O empresário ainda viu-se envolvido em polêmica porque, ao acertar a colaboração, garantiu o direito de permanecer solto. Diante da nova gravação entregue à PGR, pode perder os benefícios. No diálogo com Saud, disse que queria estar "100% alinhado com Marcelo (Miller)" e que precisava do procurador para "chegar no Janot".
Ricardo Saud
Diretor da J&F, participou do acordo de delação. Conhecido como "homem da mala" do grupo, por operar doações da empresa para políticos, apareceu entregando mala com R$ 500 mil para Loures. De acordo com a PGR, o deputado cassado havia sido indicado pelo presidente para negociar assuntos de interesse da J&F.

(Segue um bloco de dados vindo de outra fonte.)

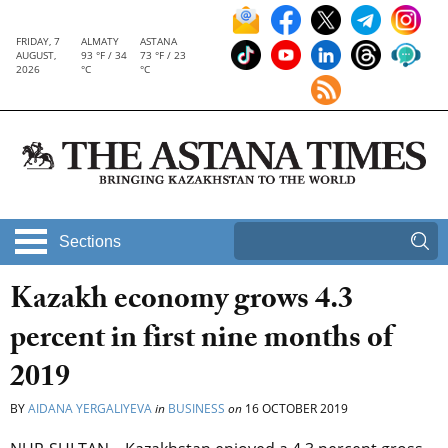
FRIDAY, 7
ALMATY
ASTANA
AUGUST,
93 °F / 34
73 °F / 23
2026
°C
°C
Sections
Kazakh economy grows 4.3
percent in first nine months of
2019
BY
AIDANA YERGALIYEVA
in
BUSINESS
on
16 OCTOBER 2019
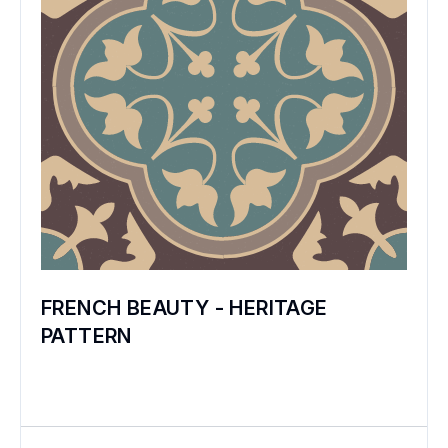
The founders of the Bharat Flooring Tiles
Company travelled across Europe and USA
and brought the finest elements of this art
form to India. They created fresh designs
and modified the process to uniquely suit
Indian tastes and Indian conditions. They
produced tiles of world-class quality, and in
a few years, Bharat Tiles were preferred
over the imported tiles. Not only by the
maharajas, and by affluent and patriotic
FRENCH BEAUTY - HERITAGE
Indians – but even by the British! When
PATTERN
Bharat introduced its Art Deco mosaic range
to suit the tastes of the 1930s, it phased out
its beautiful carpet pattern tiles.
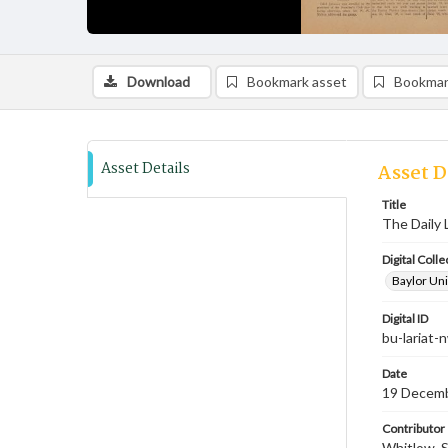
Download
Bookmark asset
Bookmar
Asset Details
Asset D
Title
The Daily 
Digital Colle
Baylor Uni
Digital ID
bu-lariat
Date
19 Decem
Contributor
Whitlow, S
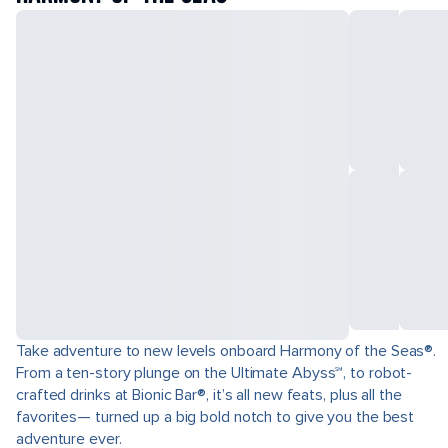
Take adventure to new levels onboard Harmony of the Seas®.
From a ten-story plunge on the Ultimate Abyss℠, to robot-
crafted drinks at Bionic Bar®, it’s all new feats, plus all the
favorites— turned up a big bold notch to give you the best
adventure ever.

Na nova gravação, aparece em diálogo de quatro horas com Joesley comentando que Miller estava atuando para "tranquilizá-los" e discorrendo sobre a estratégia de se aproximar de Janot por meio de seu procurador auxiliar.
Rodrigo Janot
Procurador-geral da República, assinou o acordo de delação premiada com a JBS e denunciou Temer por corrupção passiva. Tem o fim do seu mandato marcado para 17 de setembro, mas, antes, deve apresentar nova acusação contra o presidente.

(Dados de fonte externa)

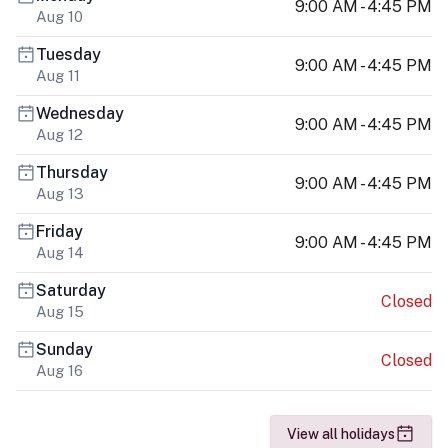
9:00 AM - 4:45 PM
Aug 10
Tuesday
9:00 AM - 4:45 PM
Aug 11
Wednesday
9:00 AM - 4:45 PM
Aug 12
Thursday
9:00 AM - 4:45 PM
Aug 13
Friday
9:00 AM - 4:45 PM
Aug 14
Saturday
Closed
Aug 15
Sunday
Closed
Aug 16
View all holidays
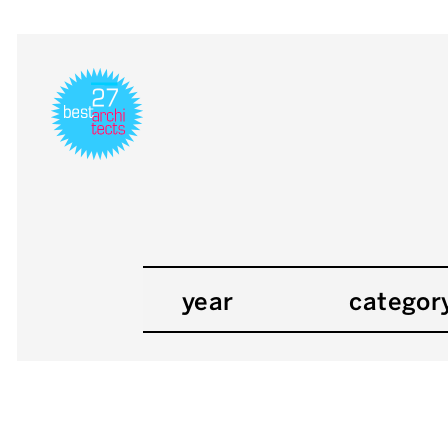
year
categor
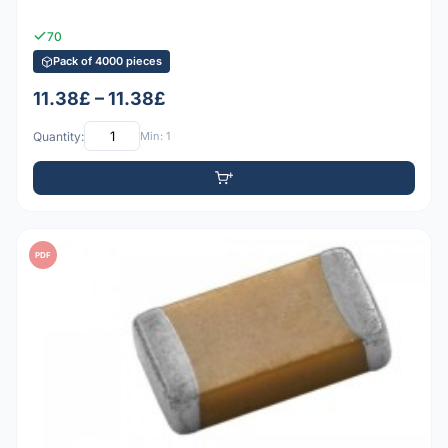
70
Pack of 4000 pieces
11.38£ – 11.38£
Quantity:
Min: 1
PDF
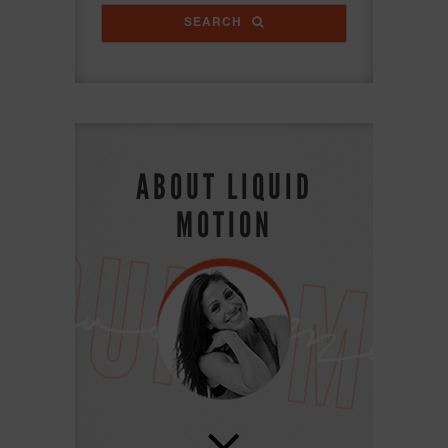
SEARCH
ABOUT LIQUID
MOTION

Foi alvo de críticas pela suposta benevolência concedida aos delatores da JBS, que seguiram livres, com direito de morar no Exterior. Na segunda-feira (4), após acessar o novo áudio entre Joesley e Saud, anunciou que os benefícios poderiam ser suspensos devido à omissão de crimes pelos delatores.
Janot abriu uma nova investigação, que ainda apura o envolvimento de procuradores e ministros do Supremo Tribunal Federal (STF). Para o procurador, as provas para denúncias contra Temer seguem válidas, mas o acordo com a JBS será revisado.
Marcelo Miller
O ex-procurador era um dos principais assessores de Janot desde 2014, atuando nos desdobramentos da Lava-Jato e participando de acordos de delação premiada. Deixou o MPF para trabalhar em escritório de advocacia que negociou o acordo de leniência da JBS em 4 de março, três dias antes de Joesley gravar conversa com Temer. Foi inclusive acusado de atuar como agente duplo pelo presidente em pronunciamento.
Inicialmente, a PGR afirmou que Miller não participou da negociação da delação e que existia cláusula de que não poderia atuar pelo escritório nos acordos. Agora, no novo áudio, Joesley e Saud dizem que o procurador auxiliou na confecção de propostas de colaboração para serem fechadas com a PGR. Na segunda-feira (4), Janot disse que o episódio se configuraria "crime e ato de improbidade administrativa".